Analysts in attendance noted that observability spending continues to grow faster than general IT budgets, driven by the complexity of microservices and AI workloads. “You can’t optimize what you can’t see,” was a refrain heard throughout the Build conference, and New Relic’s double-digit growth supports the idea that seeing deeply is now a boardroom priority. The company hinted that its consumption-based pricing model, combined with Azure Marketplace availability, lowers the procurement barrier and allows teams to start small before expanding to full-stack monitoring.

That growth also reflects the symbiotic nature of the Microsoft partnership. As Azure’s own feature velocity increases—with new services like Azure AI Studio and Fabric transforming the data landscape—the surface area of possible failure modes expands. New Relic’s role is to provide a consistent observability plane that keeps pace with that innovation. The 14-year history means that when a brand-new Azure service launches, New Relic often has instrumentation ready on day one, giving its customers the confidence to adopt bleeding-edge capabilities without sacrificing reliability.

The Road Ahead: From Monitoring to Intelligence

Looking forward, both New Relic and Microsoft signaled that their collaboration will only deepen as AI becomes the primary interface for both building and operating software. Concepts like the Azure SRE Agent and AI observability for Copilot are not one-off features; they are part of a vision where observability platforms become true operational partners. In this vision, systems will self-diagnose, developers will receive proactive suggestions before they even write a buggy line of code, and site reliability engineers will spend less time on triage and more time on architecture.

The announcements at Build 2026 set the stage for what comes next: tighter Kubernetes native integrations, observability for large language model fine-tuning processes, and dashboards that automatically reconfigure based on what an AI planner determines is most relevant to an ongoing incident. New Relic’s commitment to open standards like OpenTelemetry ensures that none of this creates new lock-in; instead, it encourages a rich ecosystem where data flows freely between tools.
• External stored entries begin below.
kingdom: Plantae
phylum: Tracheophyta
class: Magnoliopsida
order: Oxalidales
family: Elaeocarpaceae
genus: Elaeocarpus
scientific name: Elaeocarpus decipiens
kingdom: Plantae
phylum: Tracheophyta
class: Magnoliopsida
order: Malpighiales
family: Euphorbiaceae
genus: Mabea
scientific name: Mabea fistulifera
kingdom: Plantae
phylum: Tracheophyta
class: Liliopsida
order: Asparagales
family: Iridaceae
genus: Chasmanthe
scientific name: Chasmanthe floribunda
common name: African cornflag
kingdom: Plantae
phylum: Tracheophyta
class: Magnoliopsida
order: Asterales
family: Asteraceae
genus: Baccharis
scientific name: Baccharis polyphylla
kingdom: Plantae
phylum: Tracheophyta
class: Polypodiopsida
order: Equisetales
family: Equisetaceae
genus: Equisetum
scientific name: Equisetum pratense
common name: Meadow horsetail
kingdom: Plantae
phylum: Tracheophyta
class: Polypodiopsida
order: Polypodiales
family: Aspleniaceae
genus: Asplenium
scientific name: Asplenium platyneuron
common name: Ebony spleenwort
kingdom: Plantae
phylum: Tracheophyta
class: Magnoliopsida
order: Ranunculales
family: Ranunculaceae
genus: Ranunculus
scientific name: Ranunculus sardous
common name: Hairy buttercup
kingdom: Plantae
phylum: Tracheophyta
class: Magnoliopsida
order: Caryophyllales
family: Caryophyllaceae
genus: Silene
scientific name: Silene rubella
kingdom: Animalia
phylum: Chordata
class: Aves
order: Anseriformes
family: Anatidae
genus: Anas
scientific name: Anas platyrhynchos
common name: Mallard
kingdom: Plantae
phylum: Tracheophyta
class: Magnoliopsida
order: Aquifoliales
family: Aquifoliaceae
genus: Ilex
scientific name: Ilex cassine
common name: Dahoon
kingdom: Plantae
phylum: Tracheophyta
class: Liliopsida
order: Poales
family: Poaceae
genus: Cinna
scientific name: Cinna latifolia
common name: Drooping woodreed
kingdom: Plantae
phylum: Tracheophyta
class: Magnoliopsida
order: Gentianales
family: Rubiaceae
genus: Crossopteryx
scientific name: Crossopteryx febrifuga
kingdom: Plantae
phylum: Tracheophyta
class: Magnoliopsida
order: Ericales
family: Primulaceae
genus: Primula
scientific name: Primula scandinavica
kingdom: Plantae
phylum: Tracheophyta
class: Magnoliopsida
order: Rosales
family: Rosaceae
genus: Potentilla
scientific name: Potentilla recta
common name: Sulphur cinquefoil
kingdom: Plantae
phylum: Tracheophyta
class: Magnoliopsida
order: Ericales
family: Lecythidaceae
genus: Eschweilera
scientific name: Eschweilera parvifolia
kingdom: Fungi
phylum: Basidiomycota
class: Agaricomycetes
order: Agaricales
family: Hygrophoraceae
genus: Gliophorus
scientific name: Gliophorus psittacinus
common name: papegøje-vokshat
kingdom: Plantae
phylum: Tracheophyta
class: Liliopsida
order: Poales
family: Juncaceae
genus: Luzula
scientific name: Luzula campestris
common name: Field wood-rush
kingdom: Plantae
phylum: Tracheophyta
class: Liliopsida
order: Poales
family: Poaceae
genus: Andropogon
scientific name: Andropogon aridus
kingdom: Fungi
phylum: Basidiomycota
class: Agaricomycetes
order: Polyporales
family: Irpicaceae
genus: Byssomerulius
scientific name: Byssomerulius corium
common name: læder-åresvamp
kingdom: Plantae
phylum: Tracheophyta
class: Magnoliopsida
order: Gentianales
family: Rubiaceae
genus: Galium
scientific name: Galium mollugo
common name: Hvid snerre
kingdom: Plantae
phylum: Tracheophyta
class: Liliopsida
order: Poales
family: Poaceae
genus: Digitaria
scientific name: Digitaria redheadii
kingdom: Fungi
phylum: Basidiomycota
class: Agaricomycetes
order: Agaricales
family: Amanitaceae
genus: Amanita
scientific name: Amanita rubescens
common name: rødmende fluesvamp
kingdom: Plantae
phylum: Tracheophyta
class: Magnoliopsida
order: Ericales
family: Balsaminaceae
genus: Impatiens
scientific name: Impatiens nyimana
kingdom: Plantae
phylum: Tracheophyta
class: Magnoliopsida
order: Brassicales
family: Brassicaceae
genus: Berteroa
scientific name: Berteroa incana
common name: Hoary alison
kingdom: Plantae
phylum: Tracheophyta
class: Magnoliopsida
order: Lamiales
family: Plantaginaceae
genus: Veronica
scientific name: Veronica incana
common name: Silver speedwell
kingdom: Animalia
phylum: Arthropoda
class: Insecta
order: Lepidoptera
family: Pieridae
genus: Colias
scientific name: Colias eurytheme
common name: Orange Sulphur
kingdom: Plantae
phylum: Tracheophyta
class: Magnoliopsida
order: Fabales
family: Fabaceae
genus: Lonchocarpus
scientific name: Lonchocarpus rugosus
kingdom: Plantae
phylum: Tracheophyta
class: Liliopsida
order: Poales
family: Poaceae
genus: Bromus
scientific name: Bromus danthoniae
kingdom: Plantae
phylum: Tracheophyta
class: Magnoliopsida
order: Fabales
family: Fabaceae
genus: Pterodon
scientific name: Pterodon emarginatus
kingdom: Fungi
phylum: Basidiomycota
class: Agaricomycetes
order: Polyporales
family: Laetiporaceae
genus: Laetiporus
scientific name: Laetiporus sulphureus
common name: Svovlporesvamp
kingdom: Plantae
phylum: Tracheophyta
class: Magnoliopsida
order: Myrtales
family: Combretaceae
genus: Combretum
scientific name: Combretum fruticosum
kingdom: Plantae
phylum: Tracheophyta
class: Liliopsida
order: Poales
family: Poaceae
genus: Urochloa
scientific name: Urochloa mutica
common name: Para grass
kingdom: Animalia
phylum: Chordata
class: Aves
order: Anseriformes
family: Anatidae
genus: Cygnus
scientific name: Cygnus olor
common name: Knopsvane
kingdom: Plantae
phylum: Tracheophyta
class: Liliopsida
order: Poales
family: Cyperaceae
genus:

For the thousands of developers and IT leaders who flocked to San Francisco this week, the message was clear. The partnership between New Relic and Microsoft is no longer just about keeping the lights on for Azure VMs. It is about enabling an intelligent, self-healing cloud that understands not just what is happening, but why—and can act on that understanding in seconds. As the Moscone Center halls emptied and attendees headed to the evening receptions, the conversations centered not on if AI would change operations, but how quickly.